Andreas Kolbe jayen466 at yahoo.com
Sat Oct 2 21:00:05 UTC 2010


> No indeed. That's why I say the question is how to get
> across to
> idiots that they are, in fact, idiots - without breaking
> what clearly
> works fantastically well on Wikipedia. (How to avoid, for
> instance,
> falling into a credentialism death spiral.)


I guess it is also worth thinking about our criteria for success. What is success? Is it to have as many editors as possible? 

I'd suggest it isn't. Editors are undoing each other's work all the time, and typing millions of words arguing with each other. It is not efficient. We could say that doesn't matter, because they're all volunteers, but it is inefficient nonetheless.

The real criterion for success should be that we have good, well-researched, stable articles that inform the public.

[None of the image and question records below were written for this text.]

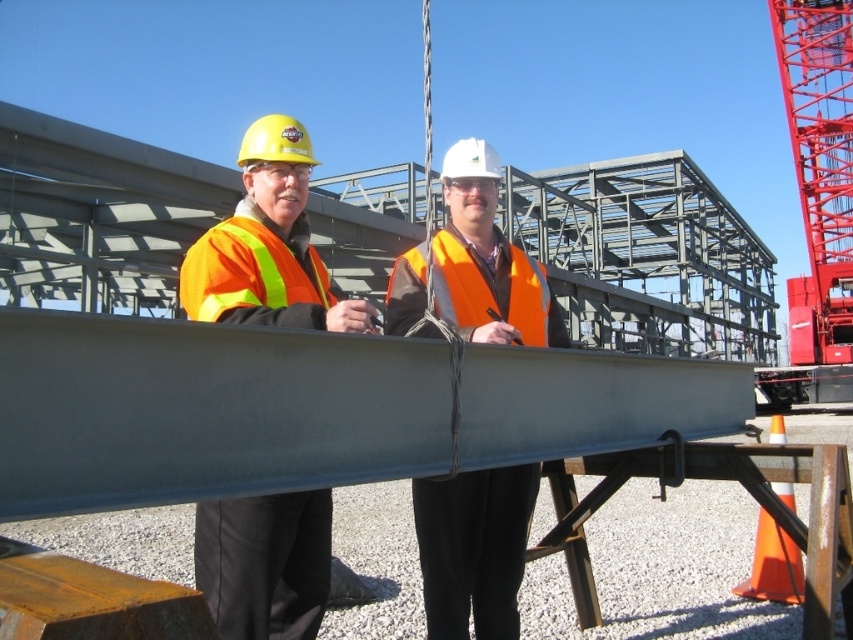
Does matte orange safety vest at left have a smaller size compared to orange reflective safety vest at left?

No, matte orange safety vest at left is not smaller than orange reflective safety vest at left.

Is point (265, 260) in front of point (262, 317)?

That is False.

Locate an element on the screen. The image size is (853, 640). matte orange safety vest at left is located at coordinates (268, 246).

Which is behind, point (259, 602) or point (398, 264)?

Positioned behind is point (398, 264).

Who is higher up, matte orange safety vest at left or orange reflective safety vest at center?

orange reflective safety vest at center is above.

Is point (252, 316) less distant than point (496, 296)?

Yes, point (252, 316) is in front of point (496, 296).

Locate an element on the screen. matte orange safety vest at left is located at coordinates (268, 246).

Is orange reflective vest at center positioned in front of orange reflective safety vest at center?

Yes.

What do you see at coordinates (473, 548) in the screenshot? The width and height of the screenshot is (853, 640). I see `orange reflective vest at center` at bounding box center [473, 548].

What do you see at coordinates (473, 548) in the screenshot?
I see `orange reflective vest at center` at bounding box center [473, 548].

The height and width of the screenshot is (640, 853). Identify the location of orange reflective vest at center. (473, 548).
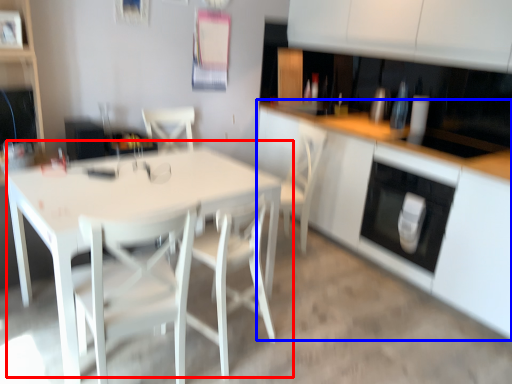
Question: Which object appears farthest to the camera in this image, table (highlighted by a red box) or cabinetry (highlighted by a blue box)?

Choices:
 (A) table
 (B) cabinetry

Answer: (B)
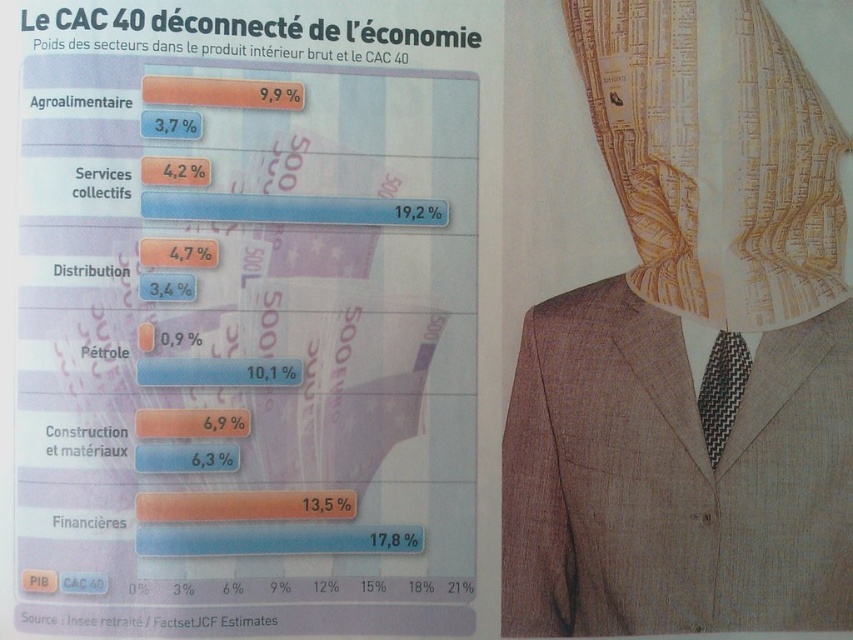
You are an art curator examining the composite image. The matte paper chart at upper left and the gold textured veil at upper right are two key elements. Which of these elements is positioned to the right side of the image?

The gold textured veil at upper right is positioned to the right side of the image as it is to the right of the matte paper chart at upper left.

You are analyzing the bar chart on the left and the stylized figure on the right. You notice two points labeled as point 1 at coordinates [827,339] and point 2 at [729,22]. Which point is closer to you?

Point 1 at coordinates [827,339] is closer to you than point 2 at [729,22] because it is further to the viewer according to the description.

I agree with you, David, that credentialism isn't the way forward. But asking editors, nicely, to please do some research and to check what scholarly literature is available, in google scholar, in google books, and in academic publications databases, should not be too much to ask.

Speaking of academic databases, one thing which would be a great boon would be to get Wikipedians access to these databases. It's all right for those who have ready access to a library or university system, but many databases of academic publications are closed to the general public. You get an abstract and/or the first page, and that's it: more is not available without logging in. Often, you can't even buy the paper if you're prepared to shell out money for it.

This is something where the Foundation could perhaps help, by asking universities who support our work whether they would be willing to grant Wikipedians -- or at least a limited number of Wikipedians -- some sort of affiliation status, so they could log into these databases the same way their students do.